Exercise goal:
Decide whether each statement agrees with the decision tree text below. Answer yes or no for each and quote the deciding words. (a) Using every provided attribute can normally cause over-fitting. (b) The text presents decision trees as suited only to classification. (c) The tree structure makes computation and memory costly.

Passage provided:
·····

What is Decision Tree and Why Do We Want to Use It?
You can treat decision tree as a function approximator, which takes in an input with $n$ attributes $\vec{x} \in \mathcal{R}^n$, and outputs a result $y$. For example,
In the dataset shown above, if the weather is sunny and the temperature is hot, the tennis event is always canceled. Thus, if we are given a new input in the future with sunny weather and hot temperature, these two attributes should inform our trained decision tree that, the tennis is unlikely to happen today either.
We can see from this example that, one of the biggest advantages of DT is its straightforwardness. The learning process is super intuitive and friendly to the people without machine learning knowledge. Also, because of the tree structure, the computation and memory are efficient. Moreover, this method can be widely used in various problems including classification, regression, etc.
How to Decide Which Attribute We Should Used
In the example above, though there are four attributes presented, they are not equally critical to our problem. Actually, using all the provided attributes can normally lead to over-fitting issues. To build a decision tree, we usually want to start from the most important attribute, i.e., the attribute that reveals the most information. To find out which attribute yields the best classifier, the following four concepts in information theory need to be discussed: entropy, specific conditional entropy, conditional entropy, and mutual information.
Entropy
Entropy is calculated as
\[H(Y) = -\sum_{i=1}^nP(Y= i)\log_2P(Y = i)\]Notice that, when $P(Y = i) = 0$, $\log_2P(Y = i)$ is not defined. In this case, $P(Y= i)\log_2P(Y = i)$ is specified as 0. To understand this equation, let’s take a look at the textbook.

·····

Provided data:

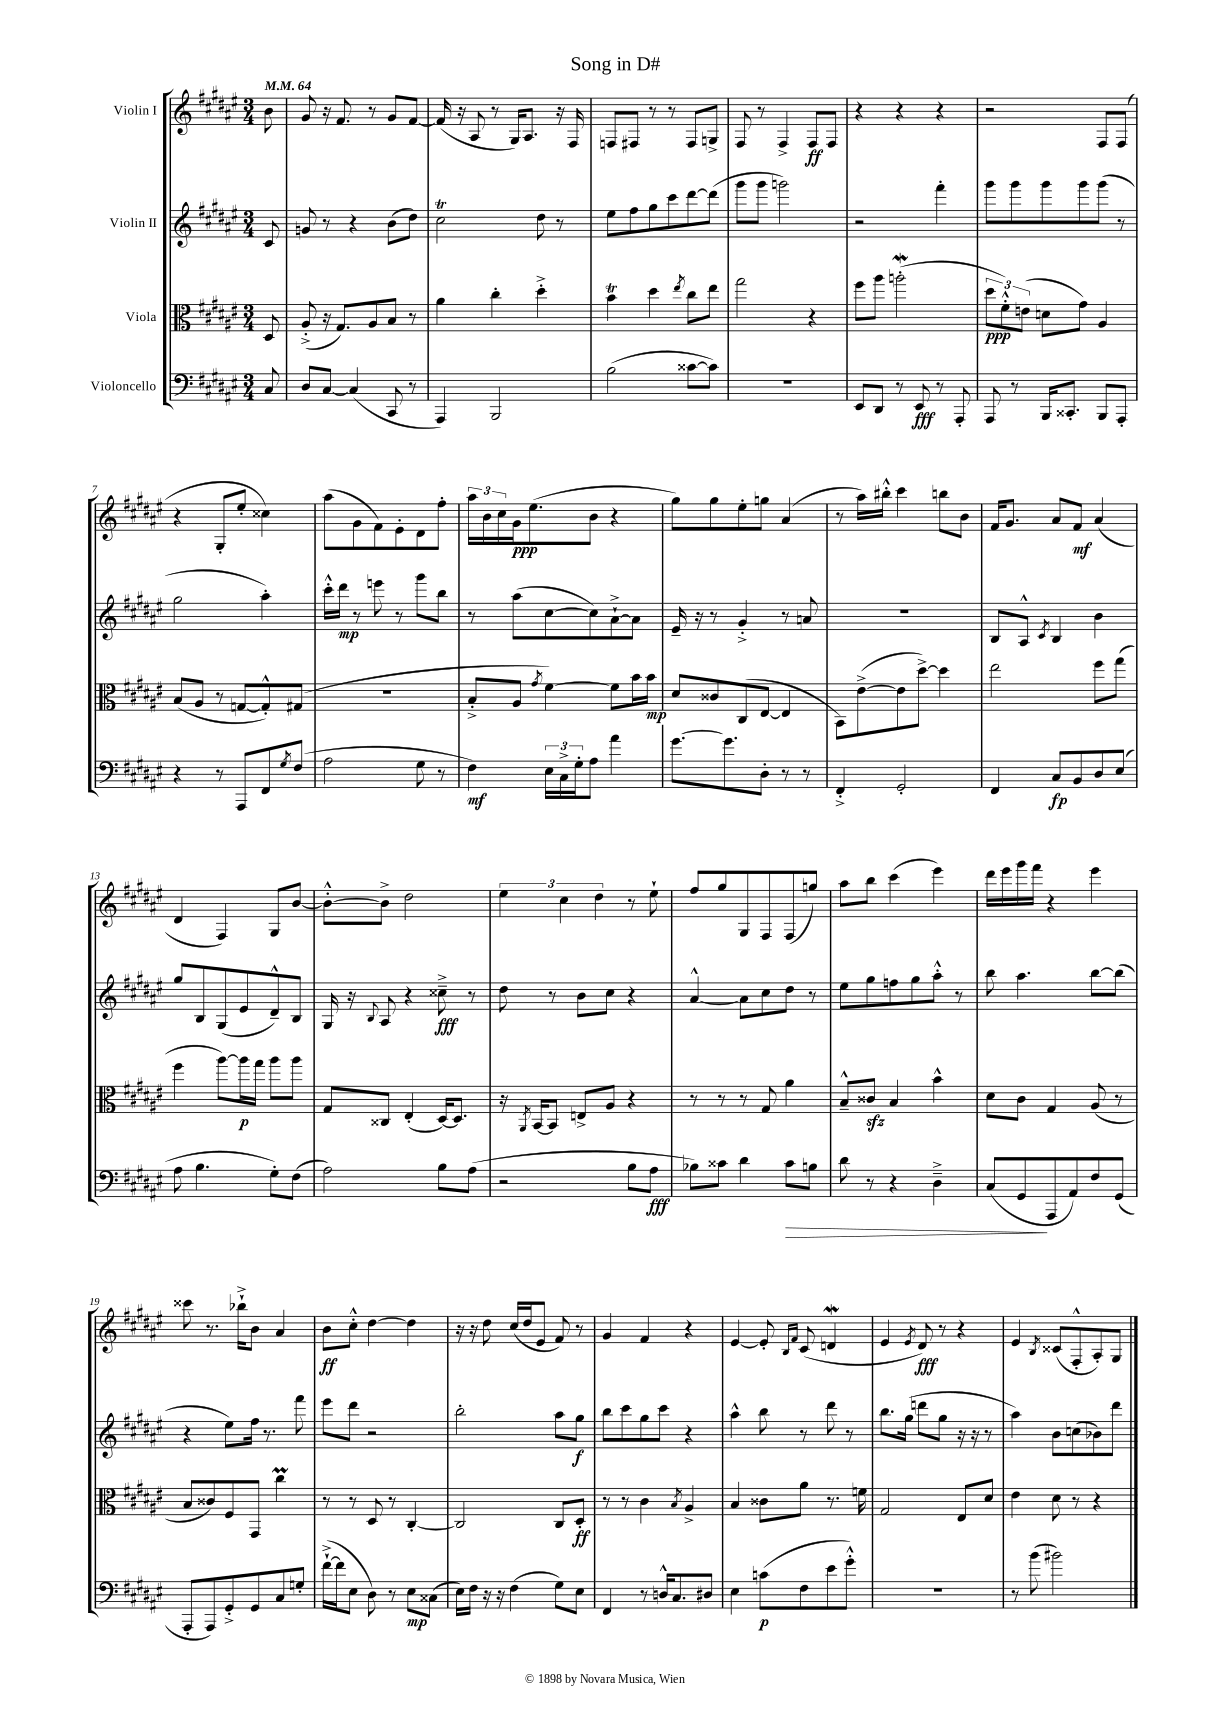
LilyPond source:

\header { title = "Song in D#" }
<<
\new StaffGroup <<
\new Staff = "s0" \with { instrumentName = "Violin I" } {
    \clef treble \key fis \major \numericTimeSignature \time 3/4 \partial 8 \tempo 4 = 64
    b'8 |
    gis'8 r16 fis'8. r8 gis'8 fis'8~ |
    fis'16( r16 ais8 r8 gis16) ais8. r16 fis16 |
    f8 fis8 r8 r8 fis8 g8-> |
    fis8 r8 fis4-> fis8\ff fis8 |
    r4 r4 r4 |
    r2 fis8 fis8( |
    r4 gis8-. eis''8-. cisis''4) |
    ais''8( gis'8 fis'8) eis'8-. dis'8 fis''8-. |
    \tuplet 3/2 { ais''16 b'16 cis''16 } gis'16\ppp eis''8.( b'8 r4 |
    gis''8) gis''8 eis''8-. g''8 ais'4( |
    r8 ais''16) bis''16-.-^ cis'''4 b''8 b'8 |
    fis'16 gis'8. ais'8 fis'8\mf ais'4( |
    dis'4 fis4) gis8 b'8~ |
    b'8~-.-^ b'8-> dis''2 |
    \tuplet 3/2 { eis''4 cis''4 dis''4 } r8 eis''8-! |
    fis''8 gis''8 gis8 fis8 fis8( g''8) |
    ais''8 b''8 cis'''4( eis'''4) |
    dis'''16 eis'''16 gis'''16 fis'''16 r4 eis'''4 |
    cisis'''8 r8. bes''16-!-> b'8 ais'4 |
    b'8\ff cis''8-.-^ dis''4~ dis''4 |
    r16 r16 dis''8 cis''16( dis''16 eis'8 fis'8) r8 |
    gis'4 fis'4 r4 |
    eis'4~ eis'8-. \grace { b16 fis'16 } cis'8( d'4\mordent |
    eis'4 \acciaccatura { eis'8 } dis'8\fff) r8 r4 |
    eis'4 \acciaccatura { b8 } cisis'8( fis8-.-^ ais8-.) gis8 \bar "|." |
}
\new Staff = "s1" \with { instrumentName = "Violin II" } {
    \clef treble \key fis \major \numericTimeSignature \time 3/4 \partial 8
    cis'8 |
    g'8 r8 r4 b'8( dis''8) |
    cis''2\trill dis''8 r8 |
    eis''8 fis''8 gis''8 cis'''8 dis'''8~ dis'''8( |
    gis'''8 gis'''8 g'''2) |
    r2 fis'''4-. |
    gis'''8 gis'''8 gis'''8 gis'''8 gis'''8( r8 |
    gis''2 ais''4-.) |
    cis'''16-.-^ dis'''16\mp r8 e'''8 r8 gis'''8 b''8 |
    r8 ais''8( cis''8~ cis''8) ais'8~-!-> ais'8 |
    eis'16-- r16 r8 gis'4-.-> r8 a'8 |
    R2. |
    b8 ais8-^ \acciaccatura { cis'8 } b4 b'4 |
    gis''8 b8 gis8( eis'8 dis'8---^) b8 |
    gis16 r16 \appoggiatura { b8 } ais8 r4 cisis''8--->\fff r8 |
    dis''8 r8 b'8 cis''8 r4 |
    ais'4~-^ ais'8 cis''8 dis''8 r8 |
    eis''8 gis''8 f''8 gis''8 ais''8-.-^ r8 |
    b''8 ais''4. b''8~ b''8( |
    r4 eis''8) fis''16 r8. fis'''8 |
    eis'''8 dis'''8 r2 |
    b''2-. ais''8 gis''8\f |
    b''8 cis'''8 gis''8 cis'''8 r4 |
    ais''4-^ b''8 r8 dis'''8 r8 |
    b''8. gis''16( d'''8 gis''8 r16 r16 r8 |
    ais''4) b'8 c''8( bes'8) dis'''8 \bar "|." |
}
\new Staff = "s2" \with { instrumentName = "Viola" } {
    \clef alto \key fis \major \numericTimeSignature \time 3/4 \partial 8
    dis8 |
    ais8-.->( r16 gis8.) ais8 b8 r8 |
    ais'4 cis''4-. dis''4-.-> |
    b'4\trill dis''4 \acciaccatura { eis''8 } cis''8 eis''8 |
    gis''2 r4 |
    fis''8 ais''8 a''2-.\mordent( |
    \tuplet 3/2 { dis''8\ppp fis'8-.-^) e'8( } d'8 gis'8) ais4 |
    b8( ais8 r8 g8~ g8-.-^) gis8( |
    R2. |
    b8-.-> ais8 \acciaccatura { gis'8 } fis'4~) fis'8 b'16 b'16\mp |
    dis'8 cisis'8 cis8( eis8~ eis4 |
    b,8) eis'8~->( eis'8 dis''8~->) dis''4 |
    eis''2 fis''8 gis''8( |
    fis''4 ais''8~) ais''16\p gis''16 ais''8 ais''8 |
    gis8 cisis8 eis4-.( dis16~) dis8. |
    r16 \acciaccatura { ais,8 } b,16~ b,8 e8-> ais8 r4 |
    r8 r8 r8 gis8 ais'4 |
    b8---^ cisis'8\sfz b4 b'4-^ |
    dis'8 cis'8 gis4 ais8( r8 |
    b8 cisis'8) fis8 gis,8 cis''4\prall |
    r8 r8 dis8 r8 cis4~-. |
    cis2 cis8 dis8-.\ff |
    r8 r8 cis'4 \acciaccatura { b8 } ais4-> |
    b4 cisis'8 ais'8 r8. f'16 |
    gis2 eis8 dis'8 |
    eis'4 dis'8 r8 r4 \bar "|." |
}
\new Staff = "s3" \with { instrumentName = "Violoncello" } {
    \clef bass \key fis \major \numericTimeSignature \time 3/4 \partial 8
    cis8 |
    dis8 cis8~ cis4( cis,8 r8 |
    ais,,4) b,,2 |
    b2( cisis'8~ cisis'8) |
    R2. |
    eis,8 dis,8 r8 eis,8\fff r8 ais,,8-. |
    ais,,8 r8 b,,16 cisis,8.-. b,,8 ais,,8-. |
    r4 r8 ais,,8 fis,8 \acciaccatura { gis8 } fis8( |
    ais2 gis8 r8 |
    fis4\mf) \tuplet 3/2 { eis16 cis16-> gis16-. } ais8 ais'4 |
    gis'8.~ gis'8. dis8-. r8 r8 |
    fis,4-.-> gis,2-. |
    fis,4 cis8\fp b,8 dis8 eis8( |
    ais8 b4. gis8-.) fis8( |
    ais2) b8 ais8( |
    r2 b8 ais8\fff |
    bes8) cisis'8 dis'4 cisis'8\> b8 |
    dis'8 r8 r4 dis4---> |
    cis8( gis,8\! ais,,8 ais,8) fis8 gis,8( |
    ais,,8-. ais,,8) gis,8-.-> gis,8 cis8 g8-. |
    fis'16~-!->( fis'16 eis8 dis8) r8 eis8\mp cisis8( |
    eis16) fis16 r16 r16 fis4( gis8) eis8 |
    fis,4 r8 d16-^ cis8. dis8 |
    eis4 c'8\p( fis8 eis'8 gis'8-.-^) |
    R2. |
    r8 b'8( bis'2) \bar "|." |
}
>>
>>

·····

Result of this task:
(a) Yes: "using all the provided attributes can normally lead to over-fitting issues"
(b) No: "this method can be widely used in various problems including classification, regression, etc."
(c) No: "because of the tree structure, the computation and memory are efficient"